Research agrees that "issue spotting" or "issue identification" is an essential skill for lawyers. Clients don't always understand their legal rights or obligations; lawyers have to sort through facts to identify those rights and duties. Each legal matter, moreover, may generate a host of subsidiary issues. If the matter will be filed in court, what procedural rules govern filing the claim? What evidentiary issues may arise in the court proceeding? Lawyers must always be alert to new issues as they handle client matters.

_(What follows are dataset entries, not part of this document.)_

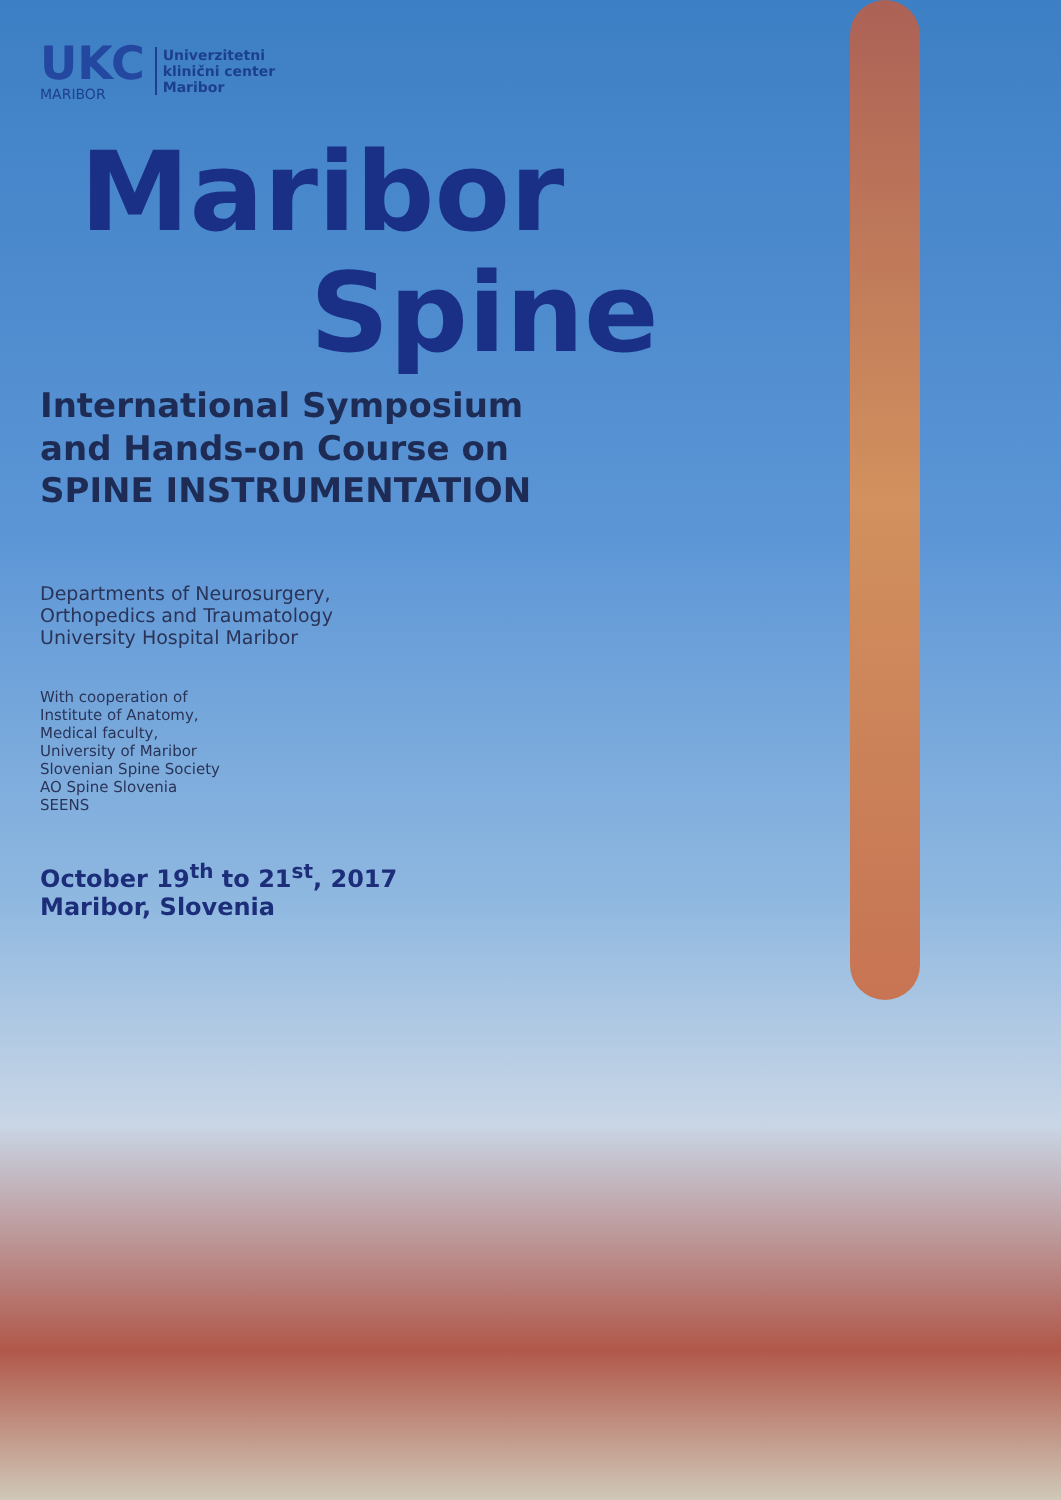UKC
MARIBOR
Univerzitetni
klinični center
Maribor
Maribor
Spine
International Symposium
and Hands-on Course on
SPINE INSTRUMENTATION
Departments of Neurosurgery,
Orthopedics and Traumatology
University Hospital Maribor
With cooperation of
Institute of Anatomy,
Medical faculty,
University of Maribor
Slovenian Spine Society
AO Spine Slovenia
SEENS
October 19<sup>th</sup> to 21<sup>st</sup>, 2017
Maribor, Slovenia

The Building a Better Bar study found that issue identification in practice differs from the "issue spotting" that students and graduates do on exams (pp 44-47). Exams present compact fact patterns with words that often flag the relevant issue. Clients, on the other hand, offer complex stories with few flags; the lawyer often must dig to find the issues.
To perform the complex issue identification that practice demands, the Building a Better Bar study found that lawyers need three related skills: (1) the ability to think critically; (2) knowledge of threshold concepts in a wide range of subjects; and (3) the ability to interact effectively with clients. Issue identification is a distinct skill, but it builds upon the latter two skills.
This type of issue identification, which lawyers perform in practice, is difficult to test on written exams. Those exams tend to slip into the more superficial "issue spotting" described above. Instead, sophisticated issue identification is best tested through experiential education or postgraduate supervised practice.